Another factor that comes into play is validation. Investors generally like to know if other investors are investing in their company. That is to say; they want to know if other investors are trusting you, then it could be a valid proof of trustworthiness for him to move forward and your path becomes more manageable.

Inspiring Trust In Your Clients

To build a trustworthy partnership between a business and a client, an entrepreneur needs to work hard to build a reputation. One has to be very honest and truthful in all business dealings.

Only then can one trust your competence. Always keep in mind that overpromising due to fear of getting your bid rejected is a bad policy. One has to be honest and candid right from the start on what you can undoubtedly provide, what you might provide, and what you cannot offer.

Also, be very honest about the time frame in which things could be done. In short, customers should have an unmistakable idea of your core competencies. If customers can trust you, investors would not be too far away.

The ease with which customers can reach you for help shall be a deciding factor in building lasting, healthy, and good relationships with customers.

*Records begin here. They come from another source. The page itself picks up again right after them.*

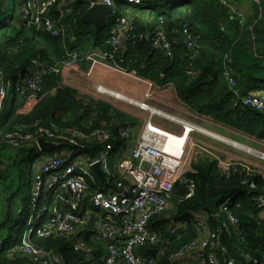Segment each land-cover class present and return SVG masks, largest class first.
Wrapping results in <instances>:
<instances>
[{
    "label": "trees",
    "instance_id": "1",
    "mask_svg": "<svg viewBox=\"0 0 264 264\" xmlns=\"http://www.w3.org/2000/svg\"><path fill=\"white\" fill-rule=\"evenodd\" d=\"M93 1L71 0V12L64 17L60 16L57 7L53 8V19L69 27L65 35L52 36L43 28L20 26L21 1L15 3L9 13V0H0V69L5 76L18 80L22 70H33L37 63L60 65L66 59L67 49L82 52L101 49L110 52L112 47L107 41L113 22L117 16L126 14L136 23L139 32L144 30L145 34L131 42L126 51L118 54L116 62L120 66L128 71L136 70L158 86L172 84L176 95L189 110L210 115L228 129L264 140V114L246 106L242 100L250 93L264 94V0H248L252 13L247 17L233 15L227 2L223 3L224 0H140L139 4L116 0L114 12L100 33H96L93 24L81 21ZM234 1L231 2L236 3ZM128 5L148 8L150 22L155 23L162 17L170 37L187 25L196 39V46L188 49L184 41L180 40L179 44L174 45L172 56L163 50L154 49L150 40L152 23L144 26L142 18L123 10ZM16 19L17 22L13 23ZM89 35H94L95 39L91 40ZM226 72L231 74L234 86L229 84ZM38 120L46 125L57 122L61 127H78L83 131L101 128L118 137L122 121L136 122L135 118L108 102L85 96L63 84L61 76L57 74L47 76L46 88L31 104L27 103L26 98L14 94L11 105L2 116L0 137L20 124ZM63 146L59 144L54 152L60 151ZM18 151L19 156L30 161L40 155V152L28 147L18 148ZM119 158L115 156L113 160L114 171ZM193 169L195 173H189L188 178L196 181L194 196L176 204L166 215H158L151 221V229L160 231L161 246L165 249V254L159 258L165 264H174L168 260V256L199 235L201 226L197 221V212L204 213L205 223L211 229L220 228L228 220L226 214L219 212L213 215L207 210L208 199L212 197L221 198V201L232 199L231 210L239 219V230L243 235L242 239L236 229L231 234L223 232L222 243L226 251L220 256L234 257L243 264H253L244 261L245 252L264 259V216L256 201L258 195H264V180L261 176L248 177V180L258 184L256 190H251L241 182L246 175L240 178L235 174L223 175L214 161L201 160L194 164ZM28 185L20 199L22 206L16 208V216L8 223L6 233L0 236V264H36L20 250L28 229V215H24L25 210H30L29 182ZM186 192L185 184L178 183L173 200L177 201ZM15 195L18 196V193L7 195L4 206L6 217L10 215ZM85 205H90L88 198ZM177 222L183 226L173 235L167 226ZM5 225L6 222L1 221L0 229ZM89 236L86 239L92 248L90 253L76 250L73 246L74 237L39 236L34 233L30 240L35 245L62 252V264H102L105 245L95 243ZM145 250L141 247L138 251L147 255Z\"/></svg>",
    "mask_w": 264,
    "mask_h": 264
},
{
    "label": "built area",
    "instance_id": "2",
    "mask_svg": "<svg viewBox=\"0 0 264 264\" xmlns=\"http://www.w3.org/2000/svg\"><path fill=\"white\" fill-rule=\"evenodd\" d=\"M20 1L21 27L43 28L52 36L66 34L69 26L54 20L51 11L57 7L60 16L64 17L71 12V0ZM128 1L140 3V0ZM95 2L110 5L114 9L116 0H95L92 4ZM143 35L136 23L122 14L115 18L112 25L107 41L112 47L110 52L101 49L87 52L67 49L66 59L60 65L37 63L33 70L18 80L7 78L0 69V127L11 91L26 98L27 103L31 104L46 88L47 76L62 75L69 66L77 68L75 66L83 59L88 63L89 75L96 66H104L132 79L142 80L120 66L116 57ZM150 40L154 49L163 50L171 56L174 45L179 44L180 40L184 41L188 49L196 46V39L187 25L176 30L175 35L170 37L162 17L151 26ZM226 77L229 84L234 86L231 74L226 72ZM142 81L146 84L143 87L144 93L142 91L144 98L137 97L135 105L146 115L136 122L123 121L119 127V137L101 128L83 131L75 127L63 128L53 122L46 125L40 120L20 124L0 137L2 144L13 149L28 147L40 154L45 153L41 160L31 161L28 229L20 247L22 253L30 256L36 264H62L64 255L33 244L30 237L34 233L39 236L74 237V248L89 253L92 248L86 237L90 234L89 238L95 243L105 245L102 264H165L159 258L165 254L161 246L162 236L160 231L151 229V221L163 215L164 210L171 205L172 194L178 183L185 184L186 198L194 194L196 181L188 178V174L195 173L191 162L199 157L197 153L200 148H197L193 138L202 129L190 122L169 117L165 110L153 106L150 103L155 98L152 89L158 85L147 79ZM128 98L125 101L129 103L135 100L131 96ZM242 100L245 105L264 114L263 93H250ZM160 119L176 122L180 126L179 130L160 124ZM40 138L54 142L55 147L59 144L64 146L60 151L54 152V147L51 152H42L38 143ZM194 151L197 153L192 154ZM80 154L83 157H79ZM115 156L120 158L114 171L112 163ZM96 164L104 172L103 179L93 171L92 167ZM219 165L227 169L225 162ZM252 175L256 173L253 171ZM249 176L246 174L243 184L250 189H257L255 183L248 180ZM87 198L90 201L89 207L85 205ZM256 200L263 213L264 195H258ZM182 201L177 199L172 208ZM231 204V198L220 202L219 212L228 215V220L218 229H207L204 214L197 212V221L201 226L199 235L170 254L168 260L174 264H243L238 263L234 257L220 256V253L223 256L226 251L222 243L223 232L231 234L236 229L243 239L239 219L232 213ZM181 226L183 224L177 222L169 224L167 228L175 235ZM141 247L157 249V256L142 254L138 251ZM192 256L196 257L197 262L192 261ZM243 256L247 263L264 264V259L249 252L243 253Z\"/></svg>",
    "mask_w": 264,
    "mask_h": 264
},
{
    "label": "rangeland",
    "instance_id": "3",
    "mask_svg": "<svg viewBox=\"0 0 264 264\" xmlns=\"http://www.w3.org/2000/svg\"><path fill=\"white\" fill-rule=\"evenodd\" d=\"M19 1L20 0H9V13L10 11H12L14 4ZM231 1L232 0H224L223 3L225 4L227 2L228 6L231 8V12L234 13L233 15H244L245 17H247L252 13V9L249 7L248 0H241L244 3H239L237 0L234 1L236 3H233ZM130 8H134L138 12L143 11L149 13L148 8H142L141 6L134 5L125 6L123 10H128ZM14 22H17V19L13 20V23ZM142 22L144 26H146L145 22ZM150 23H152L151 26L154 24L153 22ZM140 32L145 34L144 30H141ZM88 37L91 40L95 39L94 35H89ZM82 62L86 63L87 61L83 59ZM82 66H84V64H82L81 67ZM87 70L86 68L82 67V69H79L78 71H72L71 74H73V76L68 80V86L77 89L81 94L85 96L95 99H102L111 104L113 107H117L124 114L131 116L136 120H139L146 115V113L140 111L134 103H129L128 101H125L123 99H118L116 98V96H113L110 93H99L91 85V80L89 78L90 75L86 72ZM129 73H134V75L139 77L140 79L143 78L150 80L139 75L136 70H133ZM120 76H122L124 78L123 80H125L126 82H131V84L125 83L124 87H122L123 90L121 92L126 94V96H131L133 98H144L143 87H145L146 84L142 81L143 79L138 80L134 78V80L124 74H120ZM113 89L114 88H112V90ZM152 91L155 93V98L150 101L153 106L165 110L166 115L169 117H176L177 119L184 120L201 127L202 132L197 131L193 138L194 143L197 145V148L200 149L198 153L196 151L192 152V154L197 153L199 156L196 161L194 159L192 160V166H194L195 163L201 160H208L210 162L214 161L217 163L223 175L231 176L232 174H235L240 178L246 174L252 175V172L254 171L256 175H260L262 180H264V140H258L254 137L240 132L241 134L251 138L250 140H247L241 135L234 133L236 131L228 129L226 126L216 122L215 119H213L210 115L201 114L199 112H193L189 110L186 104L182 100L178 99L179 97L176 95L172 84H169L167 86H156L155 89H152ZM13 97L14 92L11 91L8 108L11 105ZM192 113H196L197 115L200 114L201 116H195ZM202 116H204V118ZM158 122L162 125L165 124L170 129L179 130L180 128V126L176 124V122L173 123L168 119H160ZM228 139L233 142V145L227 141ZM18 153V149H13V147L4 145L0 142V222H6V225L2 226L0 229V236L6 233L9 226L8 223L12 220L13 217L16 216V208L19 205L22 206V201H20V199H22L25 191L28 189L29 177L32 175L31 161L27 158L19 156ZM44 155L45 153H42L40 155H37L34 159L36 161H39L43 158ZM79 157H83V154H80ZM75 161L76 159L74 158L73 162ZM220 162L226 163V170L220 167ZM243 180L244 179H242V181ZM253 182L255 183V186L258 185L255 181ZM251 190H256V188H251ZM9 193H18V196L15 195L14 198H12V208L10 211V215L6 217L4 206L6 204L7 195ZM195 193L196 190L194 194ZM194 194L192 196H194ZM188 198H186V195L180 197V199L183 200ZM173 203H175V201L173 200V198H171V205L164 210L165 212L163 211L164 215L167 214V211L172 210ZM26 214H29V209L27 211L25 210L24 215L26 216ZM28 220L29 217H27V222ZM33 221L34 218L31 215V223H33ZM206 227L207 229L213 230L207 224Z\"/></svg>",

If customers become your loyal advocates, the investor shall undoubtedly see this, and it will inspire trust in your business.

Winding Up

There is no magic involved in fundraising from an investor. An investor is not acquainted with you personally, is unaware of your personality, and is unsure if your business model is worthwhile.

Hence, he has to assess your business model in terms of statistics and future metrics and your personality. An investor wants to make sure if you are the right person to play his bets on. Hence, it is worthwhile to work on strategies that inspire trustworthiness, not only in your investors but also in your clients.